(Stored data)
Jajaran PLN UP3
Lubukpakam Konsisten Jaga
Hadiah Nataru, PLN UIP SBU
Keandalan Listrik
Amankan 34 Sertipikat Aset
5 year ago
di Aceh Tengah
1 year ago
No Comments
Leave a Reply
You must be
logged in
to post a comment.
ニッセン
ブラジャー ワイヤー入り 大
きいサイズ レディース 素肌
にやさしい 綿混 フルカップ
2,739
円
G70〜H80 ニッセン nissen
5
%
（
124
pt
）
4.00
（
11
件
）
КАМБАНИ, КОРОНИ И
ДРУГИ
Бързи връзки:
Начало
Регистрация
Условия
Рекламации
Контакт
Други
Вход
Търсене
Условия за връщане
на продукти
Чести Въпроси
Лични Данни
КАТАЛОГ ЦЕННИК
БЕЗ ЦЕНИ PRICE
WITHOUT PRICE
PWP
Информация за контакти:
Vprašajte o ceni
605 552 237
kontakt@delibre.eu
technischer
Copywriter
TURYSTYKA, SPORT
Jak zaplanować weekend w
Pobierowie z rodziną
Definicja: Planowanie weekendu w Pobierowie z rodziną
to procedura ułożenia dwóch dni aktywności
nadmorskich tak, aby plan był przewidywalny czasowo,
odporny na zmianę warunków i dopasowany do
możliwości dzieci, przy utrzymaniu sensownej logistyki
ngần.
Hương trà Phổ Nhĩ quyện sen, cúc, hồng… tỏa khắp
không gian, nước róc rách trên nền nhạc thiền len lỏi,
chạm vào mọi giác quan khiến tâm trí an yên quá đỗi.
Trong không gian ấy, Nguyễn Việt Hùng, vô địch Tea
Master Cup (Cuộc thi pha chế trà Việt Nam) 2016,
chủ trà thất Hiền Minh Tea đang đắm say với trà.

- **Task directions**: Print each entry above again, exactly as it was given.

- **Task result**:
Jajaran PLN UP3
Lubukpakam Konsisten Jaga
Hadiah Nataru, PLN UIP SBU
Keandalan Listrik
Amankan 34 Sertipikat Aset
5 year ago
di Aceh Tengah
1 year ago
No Comments
Leave a Reply
You must be
logged in
to post a comment.
ニッセン
ブラジャー ワイヤー入り 大
きいサイズ レディース 素肌
にやさしい 綿混 フルカップ
2,739
円
G70〜H80 ニッセン nissen
5
%
（
124
pt
）
4.00
（
11
件
）
КАМБАНИ, КОРОНИ И
ДРУГИ
Бързи връзки:
Начало
Регистрация
Условия
Рекламации
Контакт
Други
Вход
Търсене
Условия за връщане
на продукти
Чести Въпроси
Лични Данни
КАТАЛОГ ЦЕННИК
БЕЗ ЦЕНИ PRICE
WITHOUT PRICE
PWP
Информация за контакти:
Vprašajte o ceni
605 552 237
kontakt@delibre.eu
technischer
Copywriter
TURYSTYKA, SPORT
Jak zaplanować weekend w
Pobierowie z rodziną
Definicja: Planowanie weekendu w Pobierowie z rodziną
to procedura ułożenia dwóch dni aktywności
nadmorskich tak, aby plan był przewidywalny czasowo,
odporny na zmianę warunków i dopasowany do
możliwości dzieci, przy utrzymaniu sensownej logistyki
ngần.
Hương trà Phổ Nhĩ quyện sen, cúc, hồng… tỏa khắp
không gian, nước róc rách trên nền nhạc thiền len lỏi,
chạm vào mọi giác quan khiến tâm trí an yên quá đỗi.
Trong không gian ấy, Nguyễn Việt Hùng, vô địch Tea
Master Cup (Cuộc thi pha chế trà Việt Nam) 2016,
chủ trà thất Hiền Minh Tea đang đắm say với trà.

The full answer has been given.